From the records below, state how many lines hold the string "name", without any other text.

——

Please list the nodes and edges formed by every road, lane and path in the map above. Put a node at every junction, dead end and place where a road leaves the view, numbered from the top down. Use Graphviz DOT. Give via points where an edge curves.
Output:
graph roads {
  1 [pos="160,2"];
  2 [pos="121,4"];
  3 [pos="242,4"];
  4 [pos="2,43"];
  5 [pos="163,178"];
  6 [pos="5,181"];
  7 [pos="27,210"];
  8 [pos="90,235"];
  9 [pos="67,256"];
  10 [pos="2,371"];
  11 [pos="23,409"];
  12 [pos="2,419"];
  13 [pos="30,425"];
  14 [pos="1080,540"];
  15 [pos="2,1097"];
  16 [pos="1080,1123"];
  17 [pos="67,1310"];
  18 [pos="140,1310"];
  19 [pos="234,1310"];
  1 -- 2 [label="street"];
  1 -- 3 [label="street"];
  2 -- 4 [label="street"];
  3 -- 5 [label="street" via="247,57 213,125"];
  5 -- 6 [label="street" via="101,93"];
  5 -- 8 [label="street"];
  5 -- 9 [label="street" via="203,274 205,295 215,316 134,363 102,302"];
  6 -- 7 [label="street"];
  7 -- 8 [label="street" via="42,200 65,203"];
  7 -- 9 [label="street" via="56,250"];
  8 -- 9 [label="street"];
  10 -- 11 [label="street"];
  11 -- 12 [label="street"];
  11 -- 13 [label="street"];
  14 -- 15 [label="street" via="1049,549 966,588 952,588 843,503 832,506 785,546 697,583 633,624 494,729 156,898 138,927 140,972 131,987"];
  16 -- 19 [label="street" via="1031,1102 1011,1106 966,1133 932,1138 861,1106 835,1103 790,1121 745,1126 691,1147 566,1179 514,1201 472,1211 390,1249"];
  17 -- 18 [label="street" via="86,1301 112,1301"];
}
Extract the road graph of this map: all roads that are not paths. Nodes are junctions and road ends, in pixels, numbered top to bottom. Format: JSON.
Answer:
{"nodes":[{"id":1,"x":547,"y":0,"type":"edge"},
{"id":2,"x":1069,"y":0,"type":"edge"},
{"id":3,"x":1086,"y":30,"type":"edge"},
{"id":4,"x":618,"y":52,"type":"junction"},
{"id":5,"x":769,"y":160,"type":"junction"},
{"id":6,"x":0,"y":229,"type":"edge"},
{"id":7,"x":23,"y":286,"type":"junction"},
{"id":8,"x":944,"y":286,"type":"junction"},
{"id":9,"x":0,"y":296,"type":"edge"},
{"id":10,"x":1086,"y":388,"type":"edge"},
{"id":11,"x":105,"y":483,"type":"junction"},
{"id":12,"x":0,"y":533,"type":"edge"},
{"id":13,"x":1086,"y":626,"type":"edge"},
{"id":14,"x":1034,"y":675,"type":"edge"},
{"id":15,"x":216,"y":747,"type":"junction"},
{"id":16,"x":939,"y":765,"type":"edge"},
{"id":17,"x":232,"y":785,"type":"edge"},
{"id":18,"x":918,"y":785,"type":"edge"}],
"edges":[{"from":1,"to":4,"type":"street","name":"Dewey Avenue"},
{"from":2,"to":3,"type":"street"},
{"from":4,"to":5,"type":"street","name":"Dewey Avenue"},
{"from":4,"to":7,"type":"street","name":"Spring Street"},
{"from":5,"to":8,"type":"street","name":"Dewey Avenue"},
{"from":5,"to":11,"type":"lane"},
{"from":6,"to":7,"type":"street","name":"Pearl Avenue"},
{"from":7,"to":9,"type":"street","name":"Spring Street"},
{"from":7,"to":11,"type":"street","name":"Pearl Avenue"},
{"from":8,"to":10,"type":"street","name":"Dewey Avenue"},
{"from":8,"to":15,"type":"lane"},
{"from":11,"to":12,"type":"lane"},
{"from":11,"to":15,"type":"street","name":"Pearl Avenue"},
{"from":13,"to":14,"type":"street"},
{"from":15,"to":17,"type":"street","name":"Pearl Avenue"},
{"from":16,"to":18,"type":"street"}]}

——

_Result of the task_. 10